|Like this, but with snow|
Back when the teenage Population Health Blog was living in New York, our family had a small garden tractor that was outfitted with a snowplow. After a particularly heavy snowfall, the PHB's father assigned the son the task of clearing the driveway. When the obliging PHB ran out of space to push the snow, its solution was to eschew use of a shovel and ram piles of snow outward by repeatedly backing up and accelerating forward in 4th gear. Teenage cries of "ramming speed!" seemed like a good idea at the time, but it really mangled the metal struts that held the plow to the front end of the tractor.
In economic terms, any savings the father achieved in outsourcing the snow removal was chewed up by hours of do-it-yourself blacksmithing that weekend. The driveway may have been cleared, but to the PHB father, the entire transaction ultimately ended up being a cost neutral bust.
Which brings CMS' Comprehensive Primary Care ("CPC") Initiative to mind. Thanks to the just-concluded Medical Home Summit, the PHB got to hear one of the authors of a CPC deep-dive analysis speak to the initiative's first-year findings.
The entire report can be found here.
Very briefly, by October of 2012, CMS got Medicaid and 29 commercial health insurers to agree pay participating primary care sites a fee for Patient Centered Medical Home (PCMH) style care management.
The rationale for this arrangement was to spare the clinics from having to offer the PCMH to only some of their patients. By imposing a "critical mass of payers" all patients had equal access to the same benefit. That meant that practices wouldn't have to deal with the variations of different payer-dependent work flows and payment structures.
More than 500 practices (with an average of 4.4 providers) serving more than 2.5 million patients in 7 Medicare regions agreed to participate. In order to do that, the practices had to demonstrate that they had met meaningful-use criteria for their electronic health records (EHRs), had been officially recognized as a PCMH and had experience in quality improvement.
Once they were in the CPC, they were not only paid additional care management fees by CMS, but received quarterly feedback reports and technical assistance in achieving CMS mandated "milestones" (they can be found on page 84) Over the course of the first year, practices received a median of $226,000 in care management fees.

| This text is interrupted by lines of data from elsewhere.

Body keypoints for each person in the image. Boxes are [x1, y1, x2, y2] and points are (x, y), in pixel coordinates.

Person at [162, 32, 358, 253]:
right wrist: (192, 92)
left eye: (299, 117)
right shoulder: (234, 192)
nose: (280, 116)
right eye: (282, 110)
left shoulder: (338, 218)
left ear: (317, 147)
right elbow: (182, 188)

At the end of one year, compared to propensity-matched non-CPC practices, CMS averaged $20 per beneficiary per month in care management fees. They saved $14 per beneficiary per month in claims expense. Compared to the non-participating sites, that $6 in additional cost did not achieve statistical significance. Because the confidence intervals crossed $0, the conclusion was that CPC was cost neutral (the results can be found on page 120). Some of the regions had statistically significant savings, while other regions had statistically significant losses.
The PHB's take:
Good thing the PHB father isn't in charge.

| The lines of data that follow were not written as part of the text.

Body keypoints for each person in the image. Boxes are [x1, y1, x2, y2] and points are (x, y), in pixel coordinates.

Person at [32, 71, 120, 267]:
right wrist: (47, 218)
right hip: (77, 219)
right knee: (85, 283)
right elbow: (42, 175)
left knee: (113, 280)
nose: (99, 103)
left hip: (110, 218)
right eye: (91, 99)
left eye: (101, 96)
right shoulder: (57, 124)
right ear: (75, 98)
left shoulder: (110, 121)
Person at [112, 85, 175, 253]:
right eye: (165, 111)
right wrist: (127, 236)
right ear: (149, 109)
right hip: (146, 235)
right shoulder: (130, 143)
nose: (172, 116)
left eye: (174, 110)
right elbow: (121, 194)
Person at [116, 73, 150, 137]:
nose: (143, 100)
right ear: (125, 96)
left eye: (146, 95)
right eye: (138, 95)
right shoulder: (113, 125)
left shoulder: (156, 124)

This isn't the transformative PCMH break-through, and if CMS is looking to bend the cost curve, these one year results suggest Ms. Burwell et al are going to have to look elsewhere.
That being said, it's possible that years 2, 3 and 4 will show savings. Even if that's true, the PHB wishes CMS and the health system "good luck" in being able to execute anything outside of fiscal year blocks of time. We'll see.
The good news? The PHB suspects that the participating primary care sites ended up in the black. They had already absorbed the costs of their EHRs and becoming PCMHs prior to the start of the initiative, so most of their $226,000 probably flowed right to their bottom lines.
As an aside, some of the $14 PBPM savings were attributed to a reduction in 30-day readmissions. As the PHB understands it, CMS already has a methodology to claw that cost back from the health care system. If that's true, the PCMH readmission savings are being double counted.